Noise is Bad for Health, Study Finds
Noise is an ever frequent fixture in our lives and it has become ubiquitous with our daily lives. For many people a life where silence is prevalent is not even known. For example, city life is punctuated by noise from sirens, cars and buses, horns, squealing brakes, planes flying past, among many other sources of life. Life outside of the cities is not entirely quiet with the occasional noises from farm machinery, lawnmowers, leaf blowers, dogs, and snow blowers.
Everyday life has also been punctuated by noise such as loud ringtones from mobile phones, screaming and crying children, television and entertainment equipment, and noise in restaurants. Noise is simply everywhere.
Mathias Basner, an assistant professor of sleep and chronobiology at the University of Pennsylvania has been working and thinking more deeply about noise and the effect that it is having in people’s lives. Noise, according to Prof. Basner, is a public health problem.
Basner led a team of researchers to review noise research and found that noise in the environment, at the workplace and in social settings is not only responsible for hearing loss but also poor sleep quality, annoyance, learning problems, cardiovascular disease, and high blood pressure.
The effects of noise were shown to stem from the responses generated in the body to what it might consider as danger. This is because the auditory system plays a watchman kind of role since it is always open and always awake. It is constantly checking for environmental threats.
Exposure to high levels of noise creates a stress response which subsequently leads to the release of hormones which cause high blood pressure and cardiovascular disease. From the studies on noise levels, Basner says that noise exposure is associated with increased risk of cardiovascular disease.

#####

[APPLY WHAT YOU READ]
1. Transcribe the part of the noise article starting at "Noise is Bad" and ending at "is simply everywhere.".
2. In the noise article, what position does Mathias Basner hold?

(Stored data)
#####

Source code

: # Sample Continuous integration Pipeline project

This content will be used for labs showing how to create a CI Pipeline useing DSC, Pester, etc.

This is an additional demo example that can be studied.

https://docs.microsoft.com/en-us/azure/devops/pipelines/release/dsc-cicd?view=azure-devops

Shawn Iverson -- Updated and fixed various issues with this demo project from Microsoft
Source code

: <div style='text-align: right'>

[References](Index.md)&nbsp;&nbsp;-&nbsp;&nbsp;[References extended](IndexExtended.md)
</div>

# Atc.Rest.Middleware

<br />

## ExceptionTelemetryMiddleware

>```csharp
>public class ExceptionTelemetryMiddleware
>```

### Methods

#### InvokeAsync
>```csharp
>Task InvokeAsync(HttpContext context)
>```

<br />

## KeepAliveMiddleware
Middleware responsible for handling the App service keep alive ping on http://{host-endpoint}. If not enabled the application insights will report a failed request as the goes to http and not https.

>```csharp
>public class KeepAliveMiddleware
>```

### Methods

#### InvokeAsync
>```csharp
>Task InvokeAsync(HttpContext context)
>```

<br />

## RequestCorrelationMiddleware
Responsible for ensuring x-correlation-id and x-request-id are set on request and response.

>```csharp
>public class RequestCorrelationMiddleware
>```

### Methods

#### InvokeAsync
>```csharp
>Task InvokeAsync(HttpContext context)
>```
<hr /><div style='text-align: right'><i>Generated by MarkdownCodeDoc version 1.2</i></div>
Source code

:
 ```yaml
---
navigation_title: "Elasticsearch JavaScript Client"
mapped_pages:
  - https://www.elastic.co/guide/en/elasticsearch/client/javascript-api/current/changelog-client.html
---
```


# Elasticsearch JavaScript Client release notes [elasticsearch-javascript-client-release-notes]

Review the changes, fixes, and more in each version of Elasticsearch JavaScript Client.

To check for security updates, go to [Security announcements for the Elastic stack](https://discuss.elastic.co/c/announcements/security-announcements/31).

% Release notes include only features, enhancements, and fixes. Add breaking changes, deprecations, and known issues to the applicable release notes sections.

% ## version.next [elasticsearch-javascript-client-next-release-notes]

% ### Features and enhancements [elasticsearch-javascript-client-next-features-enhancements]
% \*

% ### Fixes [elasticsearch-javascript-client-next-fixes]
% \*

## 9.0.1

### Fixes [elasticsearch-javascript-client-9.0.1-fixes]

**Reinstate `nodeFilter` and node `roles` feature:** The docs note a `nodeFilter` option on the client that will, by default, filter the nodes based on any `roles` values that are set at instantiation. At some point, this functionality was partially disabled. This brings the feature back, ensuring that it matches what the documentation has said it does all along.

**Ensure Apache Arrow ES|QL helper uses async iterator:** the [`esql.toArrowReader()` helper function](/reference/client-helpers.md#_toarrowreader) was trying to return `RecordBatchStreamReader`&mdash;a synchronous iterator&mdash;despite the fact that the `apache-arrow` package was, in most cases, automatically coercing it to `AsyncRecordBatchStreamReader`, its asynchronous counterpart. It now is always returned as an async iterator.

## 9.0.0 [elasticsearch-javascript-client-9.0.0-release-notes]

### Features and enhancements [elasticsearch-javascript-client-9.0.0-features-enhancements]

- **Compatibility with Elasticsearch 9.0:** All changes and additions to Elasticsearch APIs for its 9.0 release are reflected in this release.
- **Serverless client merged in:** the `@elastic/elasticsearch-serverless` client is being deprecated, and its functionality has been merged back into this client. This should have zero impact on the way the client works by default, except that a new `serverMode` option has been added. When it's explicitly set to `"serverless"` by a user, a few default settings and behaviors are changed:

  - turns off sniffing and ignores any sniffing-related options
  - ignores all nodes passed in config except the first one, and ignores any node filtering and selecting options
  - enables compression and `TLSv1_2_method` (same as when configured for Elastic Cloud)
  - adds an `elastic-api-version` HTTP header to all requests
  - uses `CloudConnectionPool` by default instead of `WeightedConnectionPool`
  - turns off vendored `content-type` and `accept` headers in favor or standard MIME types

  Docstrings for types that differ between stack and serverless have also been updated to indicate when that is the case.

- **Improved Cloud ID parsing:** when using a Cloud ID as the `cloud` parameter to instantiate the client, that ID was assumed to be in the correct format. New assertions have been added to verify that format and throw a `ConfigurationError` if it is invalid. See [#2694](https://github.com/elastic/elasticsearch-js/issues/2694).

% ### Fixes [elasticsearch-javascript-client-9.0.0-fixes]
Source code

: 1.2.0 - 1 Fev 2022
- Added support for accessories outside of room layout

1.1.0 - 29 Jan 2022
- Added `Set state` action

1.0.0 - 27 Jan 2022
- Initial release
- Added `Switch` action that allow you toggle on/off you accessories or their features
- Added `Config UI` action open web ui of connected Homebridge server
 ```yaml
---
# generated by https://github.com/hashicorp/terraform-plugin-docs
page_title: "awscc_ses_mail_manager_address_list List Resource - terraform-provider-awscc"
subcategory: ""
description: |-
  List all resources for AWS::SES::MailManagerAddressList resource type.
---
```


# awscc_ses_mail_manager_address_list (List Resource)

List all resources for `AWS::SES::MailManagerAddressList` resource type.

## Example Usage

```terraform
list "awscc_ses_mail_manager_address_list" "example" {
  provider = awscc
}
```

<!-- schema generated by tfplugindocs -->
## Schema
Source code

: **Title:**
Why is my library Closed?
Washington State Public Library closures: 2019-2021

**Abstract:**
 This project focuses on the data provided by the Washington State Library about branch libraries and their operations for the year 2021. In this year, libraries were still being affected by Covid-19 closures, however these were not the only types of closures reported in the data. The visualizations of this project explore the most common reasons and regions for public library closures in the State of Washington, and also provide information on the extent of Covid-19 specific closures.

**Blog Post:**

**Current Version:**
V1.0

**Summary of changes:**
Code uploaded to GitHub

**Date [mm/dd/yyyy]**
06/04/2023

#####

[RESULTS FOR EACH TASK]
1.
Noise is Bad for Health, Study Finds
Noise is an ever frequent fixture in our lives and it has become ubiquitous with our daily lives. For many people a life where silence is prevalent is not even known. For example, city life is punctuated by noise from sirens, cars and buses, horns, squealing brakes, planes flying past, among many other sources of life. Life outside of the cities is not entirely quiet with the occasional noises from farm machinery, lawnmowers, leaf blowers, dogs, and snow blowers.
Everyday life has also been punctuated by noise such as loud ringtones from mobile phones, screaming and crying children, television and entertainment equipment, and noise in restaurants. Noise is simply everywhere.

2. He is an assistant professor of sleep and chronobiology at the University of Pennsylvania.